- [Exercise goal] Take the material below and reproduce, word for word, only the lines from the line with "left_click(35, 164)" through the line with "middle_click_drag(677, 226, 140, 207)".

- [Records shown]
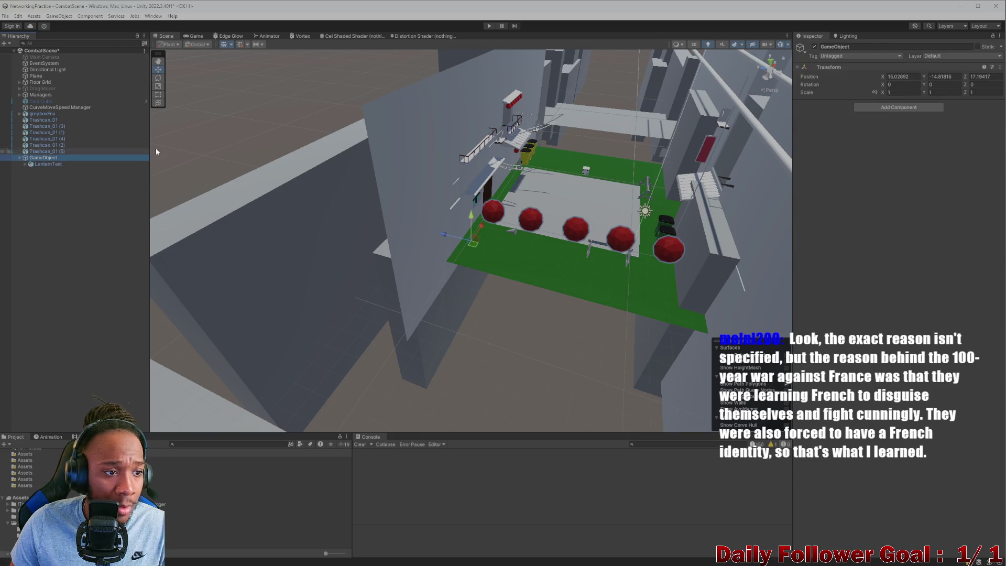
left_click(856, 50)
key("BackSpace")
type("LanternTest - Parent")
...
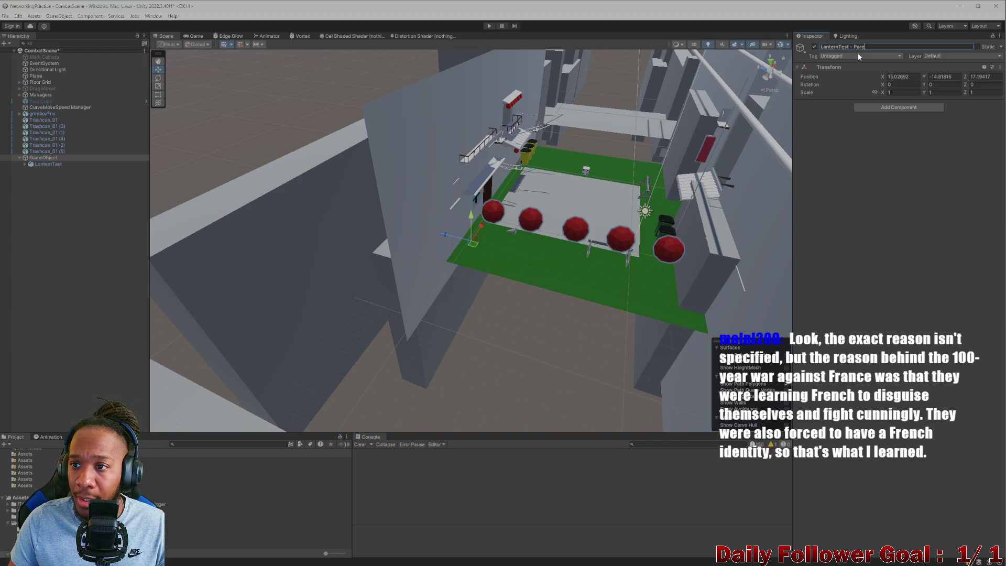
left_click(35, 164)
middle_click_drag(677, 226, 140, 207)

- [Solution below]
left_click(35, 164)
middle_click_drag(677, 226, 140, 207)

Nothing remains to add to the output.